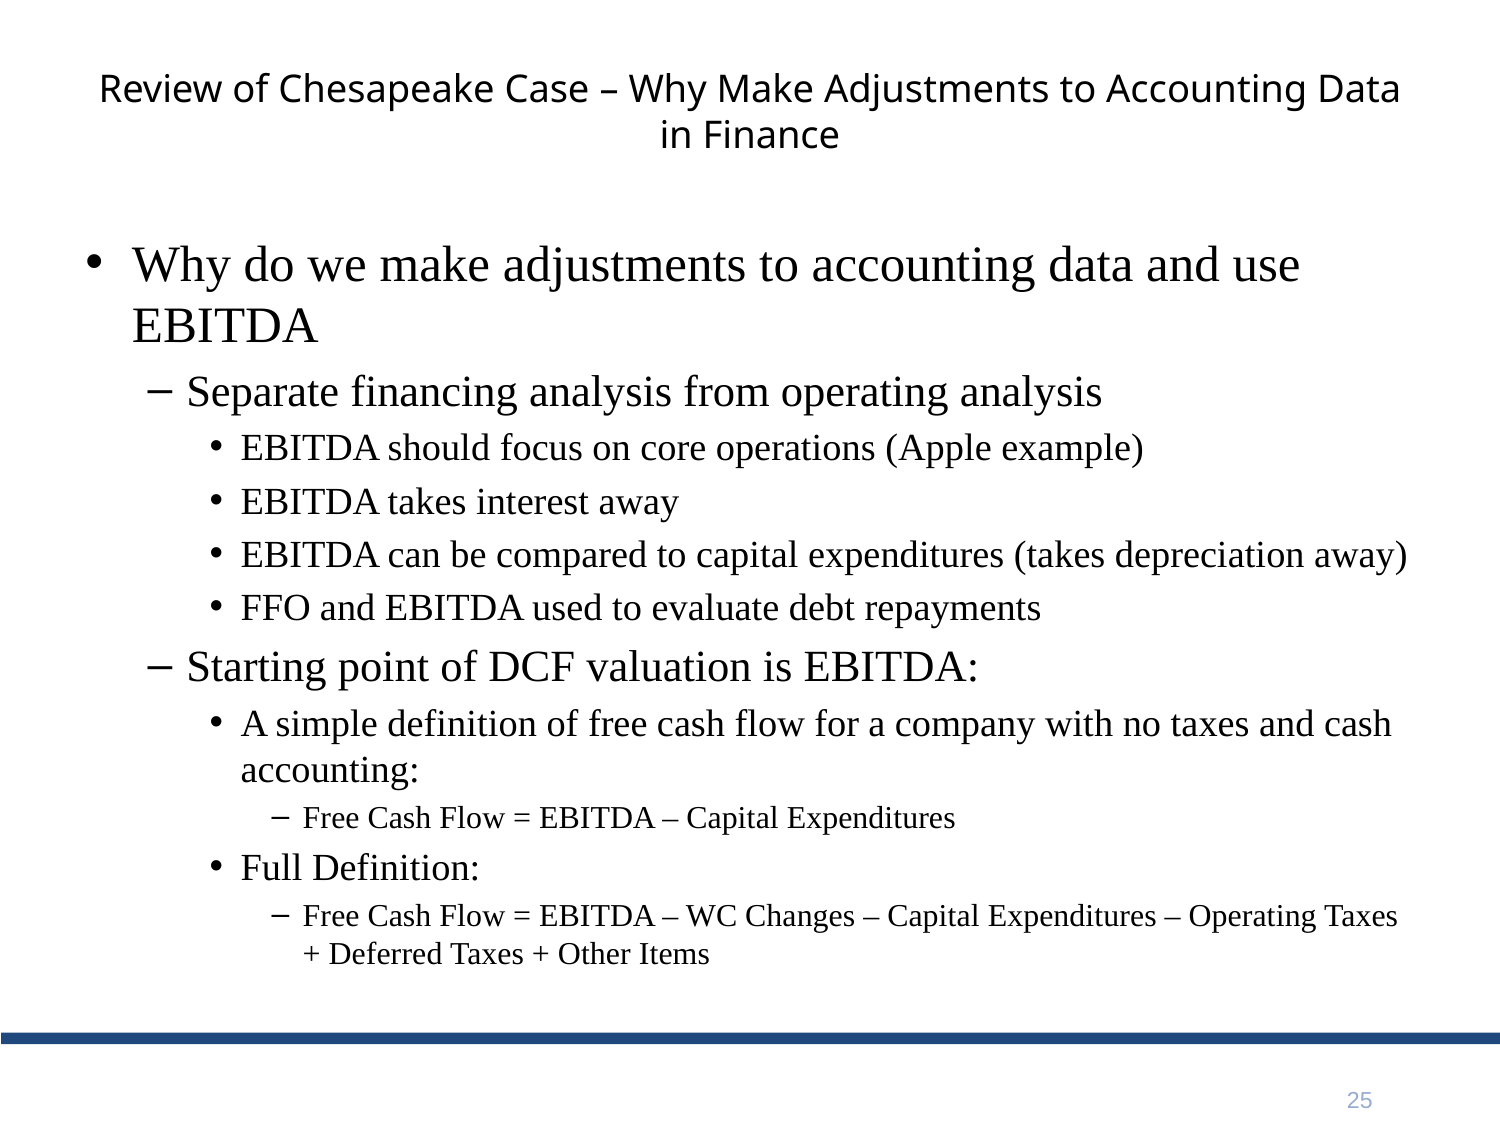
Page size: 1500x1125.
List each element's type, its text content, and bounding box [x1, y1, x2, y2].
....
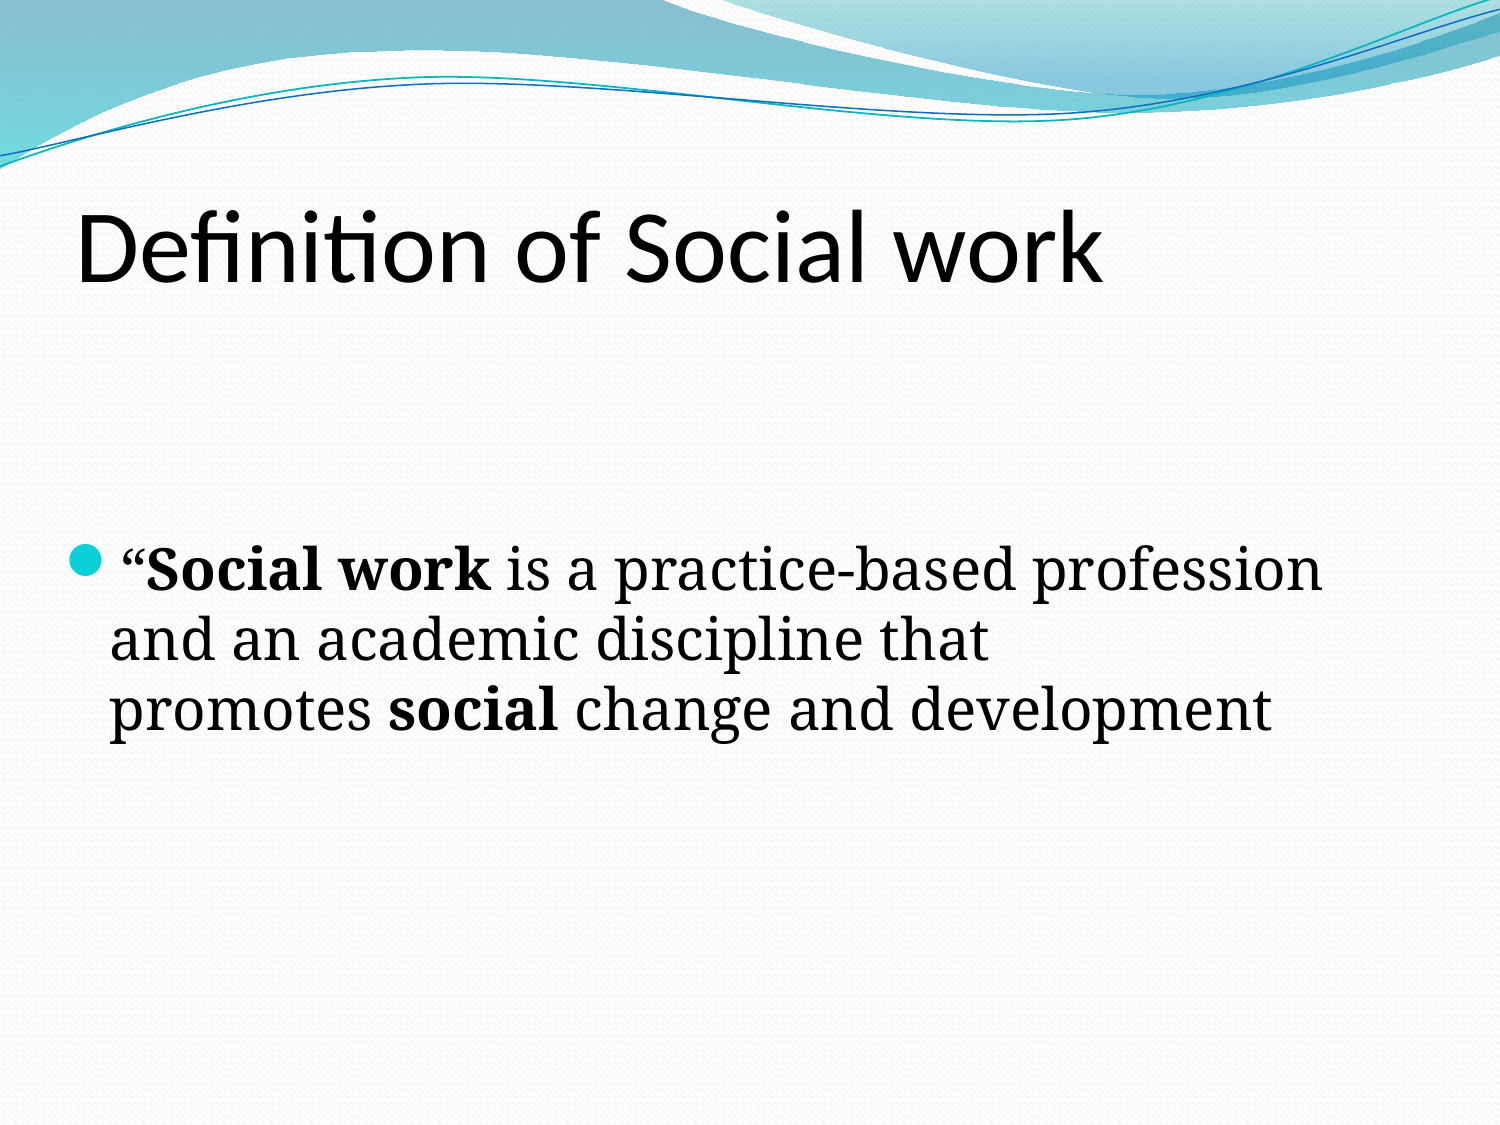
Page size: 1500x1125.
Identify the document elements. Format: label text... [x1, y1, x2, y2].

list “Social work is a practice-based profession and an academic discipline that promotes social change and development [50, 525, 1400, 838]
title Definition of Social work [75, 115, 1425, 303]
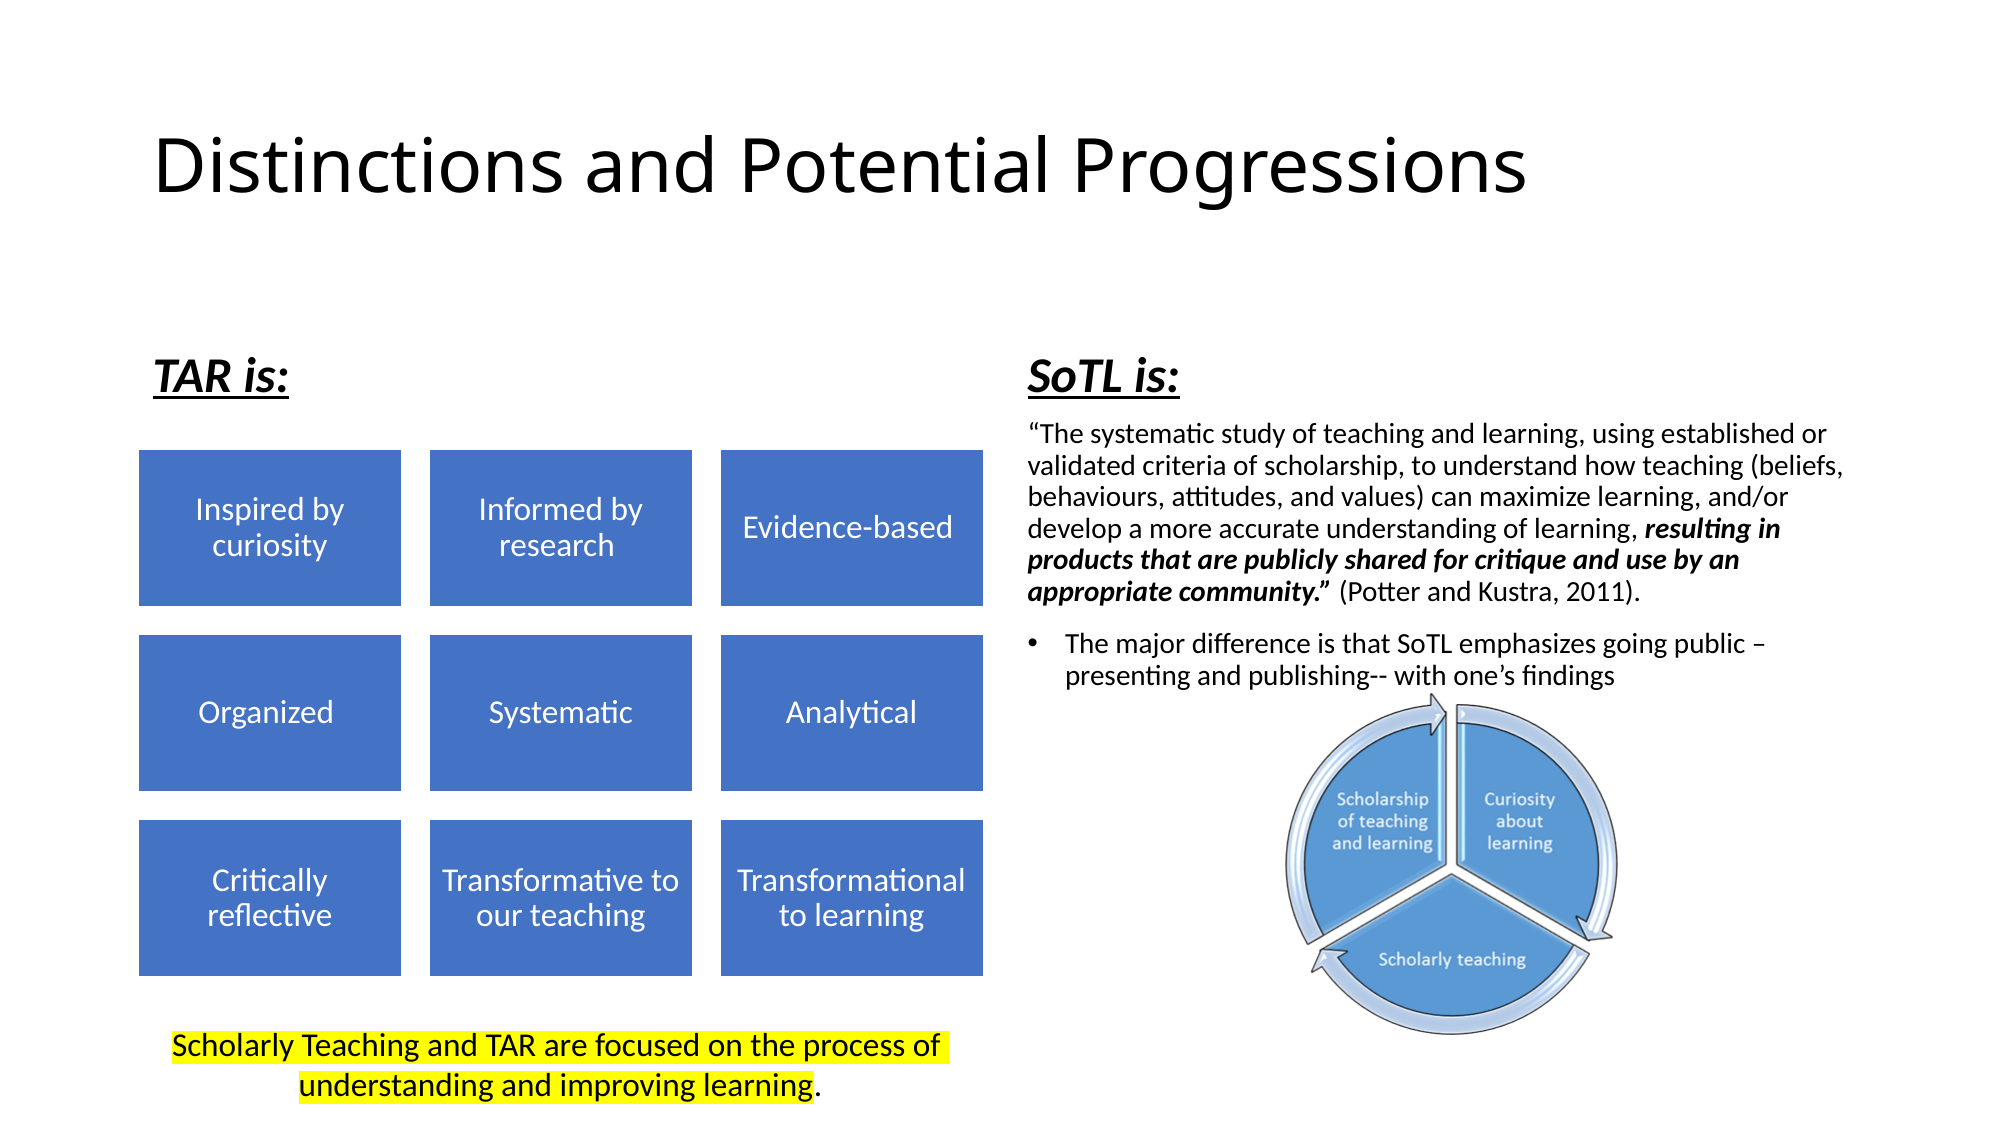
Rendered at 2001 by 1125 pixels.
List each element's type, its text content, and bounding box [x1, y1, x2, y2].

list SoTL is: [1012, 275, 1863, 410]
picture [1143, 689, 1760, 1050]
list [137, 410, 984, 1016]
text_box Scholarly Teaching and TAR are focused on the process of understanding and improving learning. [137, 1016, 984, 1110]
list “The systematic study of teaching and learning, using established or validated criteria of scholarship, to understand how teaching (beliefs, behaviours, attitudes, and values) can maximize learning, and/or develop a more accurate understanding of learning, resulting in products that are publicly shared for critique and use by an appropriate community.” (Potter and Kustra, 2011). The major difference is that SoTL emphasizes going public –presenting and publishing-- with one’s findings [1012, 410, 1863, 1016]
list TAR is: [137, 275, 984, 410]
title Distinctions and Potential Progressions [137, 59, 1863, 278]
....
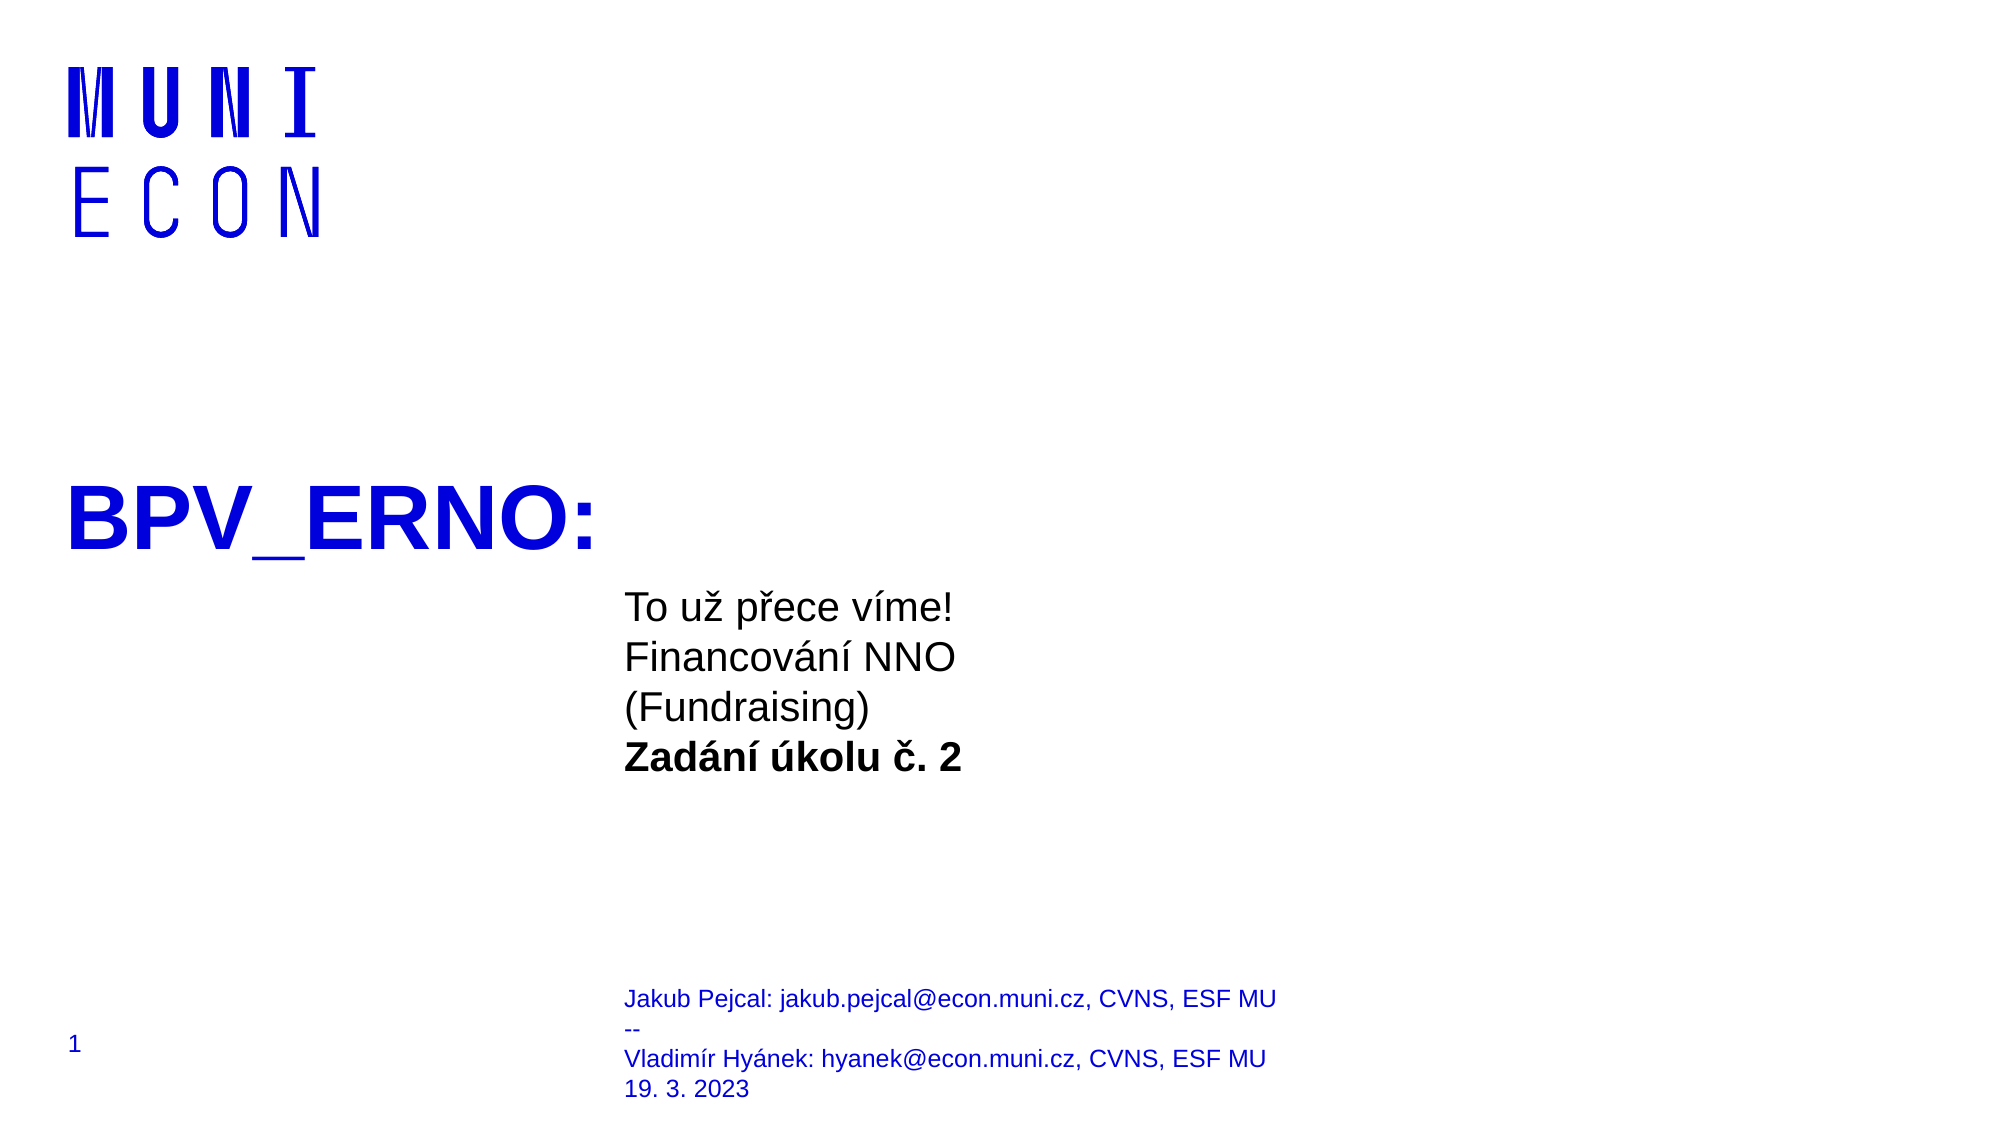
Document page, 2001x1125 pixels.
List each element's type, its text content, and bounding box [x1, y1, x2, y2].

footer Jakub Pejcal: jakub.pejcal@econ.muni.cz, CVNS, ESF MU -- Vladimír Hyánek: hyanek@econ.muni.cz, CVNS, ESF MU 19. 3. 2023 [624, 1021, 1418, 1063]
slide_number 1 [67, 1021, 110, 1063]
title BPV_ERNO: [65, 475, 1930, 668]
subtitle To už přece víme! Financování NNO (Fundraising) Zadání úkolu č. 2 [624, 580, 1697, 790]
....
- [What to work on]: Reproduce every line from the entries that holds the word "pixels".

- [Task response]:
Rendered at 2001 by 1125 pixels.
Document page, 2001x1125 pixels.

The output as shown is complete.